Effect of Sn on the electrochemical corrosion behavior of Pb-Ca grid and influence on lead-acid battery performance

摘要

Lead antimony alloys lead to water loss in lead-acid battery applications and influence of battery performance. Nowadays lead-calcium alloys have replaced lead antimony alloys for positive grids of lead-acid batteries. Lead-tin alloys have good protective effect on capacity loss in deep discharge conditions. Amount of tin is important, increasing tin lead to increase the corrosion resistance, mechanical properties and grain size of lead–calcium–tin alloys. Growth of positive battery grids related with localized intergranular corrosion and creep along grain boundaries. Furthermore, the grain boundaries become smooth as the tin amount increased. Dependent on tin level decrease of oxidation current and weight loss of alloys due to corrosion and decrease of oxygen evolution. According to decreasing oxygen evolution affected battery self discharge performance.Corrosion of positive electrodes is the main factor in the life of battery. The aim of the present study is to examine electrochemical behavior and mechanical properties of Pb alloys with adding different Sn level. Pb-0.06%Ca-0.8%Sn and Pb-0.06%Ca-1.3%Sn alloys corrosion and oxygen evolution behavior were investigated by Tafel Extrapolation and Linear Sweep Voltametry (LSV) electrochemical techniques.
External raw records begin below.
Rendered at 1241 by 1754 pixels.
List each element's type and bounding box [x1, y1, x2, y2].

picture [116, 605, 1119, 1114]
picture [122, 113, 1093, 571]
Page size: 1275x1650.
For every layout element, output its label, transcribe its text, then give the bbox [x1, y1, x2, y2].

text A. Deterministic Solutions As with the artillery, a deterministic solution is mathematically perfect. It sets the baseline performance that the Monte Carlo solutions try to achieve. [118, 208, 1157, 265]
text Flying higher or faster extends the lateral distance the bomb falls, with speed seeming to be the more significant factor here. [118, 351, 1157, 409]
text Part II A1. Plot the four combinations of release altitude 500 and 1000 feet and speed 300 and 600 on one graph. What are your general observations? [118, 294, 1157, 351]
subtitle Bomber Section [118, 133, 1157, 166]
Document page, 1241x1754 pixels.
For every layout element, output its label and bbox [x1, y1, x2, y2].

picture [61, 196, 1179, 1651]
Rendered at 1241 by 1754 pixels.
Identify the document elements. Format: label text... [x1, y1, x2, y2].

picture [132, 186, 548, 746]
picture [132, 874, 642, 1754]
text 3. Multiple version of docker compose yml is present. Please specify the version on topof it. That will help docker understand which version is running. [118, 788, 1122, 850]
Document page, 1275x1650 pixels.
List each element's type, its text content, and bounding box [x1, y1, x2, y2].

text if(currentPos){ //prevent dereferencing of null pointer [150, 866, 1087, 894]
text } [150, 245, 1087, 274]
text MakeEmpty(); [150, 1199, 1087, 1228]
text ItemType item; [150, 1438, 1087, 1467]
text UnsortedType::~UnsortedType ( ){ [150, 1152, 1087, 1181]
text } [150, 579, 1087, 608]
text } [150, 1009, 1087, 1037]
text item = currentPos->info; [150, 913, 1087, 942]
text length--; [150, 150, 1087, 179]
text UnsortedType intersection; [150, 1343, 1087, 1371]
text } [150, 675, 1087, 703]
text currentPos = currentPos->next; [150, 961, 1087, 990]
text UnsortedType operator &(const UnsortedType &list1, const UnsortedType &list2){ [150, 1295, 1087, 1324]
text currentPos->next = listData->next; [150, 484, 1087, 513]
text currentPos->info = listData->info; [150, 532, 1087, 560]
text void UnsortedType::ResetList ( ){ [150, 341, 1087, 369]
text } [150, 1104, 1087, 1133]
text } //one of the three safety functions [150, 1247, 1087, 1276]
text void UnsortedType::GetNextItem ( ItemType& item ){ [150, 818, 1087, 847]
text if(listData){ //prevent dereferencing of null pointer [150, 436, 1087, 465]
The electrochemical tests were performed in 5M H_2S_O4 solutions at 25℃. All polarization experiments were performed using Gamry reference 3000 potentiostat/galvanostat corrosion measurement system and Hg/Hg_2SO_4 reference electrode. Grid corrosion test was performed using Gamry 3000 Potentiostat/Galvanostat with 30K Booster at 75℃ for evaluate weight loss and growth performance of alloys. Both Tafel Extrapolation and weight loss tests were demonstrated Pb-0.06%Ca-1.3%Sn alloy corrosion resistance is better. Otherwise, LSV result shows that oxygen evolution rate enhanced by decreasing tin level. Batteries were produced with using %0.8Sn and %1.3Sn alloy grids and Battery corrosion tests were performed at the end of present study. Grid corrosion test results promoted electrochemical tests. Decreasing tin level increased weight loss of grids and decreased corrosion resistance. Battery life that is produced with %0.8Sn grid is less than %1.3Sn.